A large set of users were unable to connect to the Zoom web portal or join meetings from their clients
Mason users were unable to connect to the Zoom web portal or join meetings from their clients
To scale globally, Zoom has developed a geographically distributed platform for delivery of services, which is housed across Zoom’s data centers and other well-established cloud service providers. In addition, Zoom leverages a series of web servers segregated into distinct clusters. During the incident, Zoom Web infrastructure experienced higher than normal traffic on enterprise clusters. This sudden surge in web traffic triggered the automated mechanism of failover against such increased load. After the failover to alternate region, there was a network glitch on the currently active region, which led to slower response from the web servers and increased incoming requests caused further performance degradation. In this situation, the failback was not automatic since Zoom wants to prevent service failing back again which would potentially lead to even further downgrade in user experience. However since failback has a cooling off time period that hasn’t been met yet, Zoom Engineers had to manually failback to the original region. When Web zone services had failed over; the database connection pools for Web servers in the original region were reduced in size to minimum configuration. During this time, as the Web zone services were rerouted back to the original region, there was a minimum number of database connections to handle the incoming requests. This firstly caused delays in handling requests, secondly it put a strain on the application servers and database servers to ramp up to match the high volume of incoming traffic, which further caused delays in response and inability to handle new requests leading to service degradation.

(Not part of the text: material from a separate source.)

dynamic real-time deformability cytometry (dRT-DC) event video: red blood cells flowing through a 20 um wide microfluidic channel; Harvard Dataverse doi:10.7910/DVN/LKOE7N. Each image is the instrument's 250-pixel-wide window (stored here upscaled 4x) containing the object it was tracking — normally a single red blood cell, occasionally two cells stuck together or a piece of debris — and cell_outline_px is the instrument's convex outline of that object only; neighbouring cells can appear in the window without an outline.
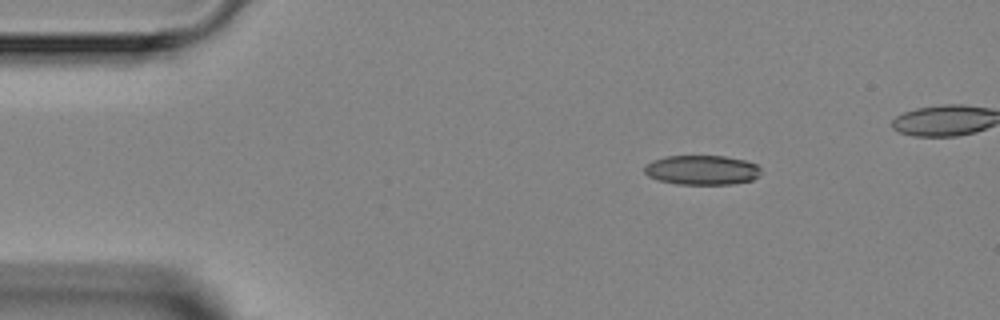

With a manual failover, cooling off time is reset and the auto failover gets triggered again in the original region. But the same scenario got reenacted in the newly active region. This cascading effect of stuck processing threads and time required to ramp up the DB connections after a failover/failback caused this extended incident.
The Zoom DevOps team restarted the web servers in the original region, failed over the cluster to that and the servers were able to ramp up to fresh incoming request load. They also restarted the web servers in the backup region to clear the stuck processing threads.
Zoom DevOps and Engineering teams will review the failover module code to identify any potential failures to prevent such issues from reoccurring. Zoom DevOps has added more web server nodes in the pool to increase processing capacity. We have implemented an operational procedure to restart the servers in the original zone after a failover. Zoom Engineering will investigate tuning the DB connection pool parameters for a quick ramp up of the service and have an optimal reserve capacity of database connections.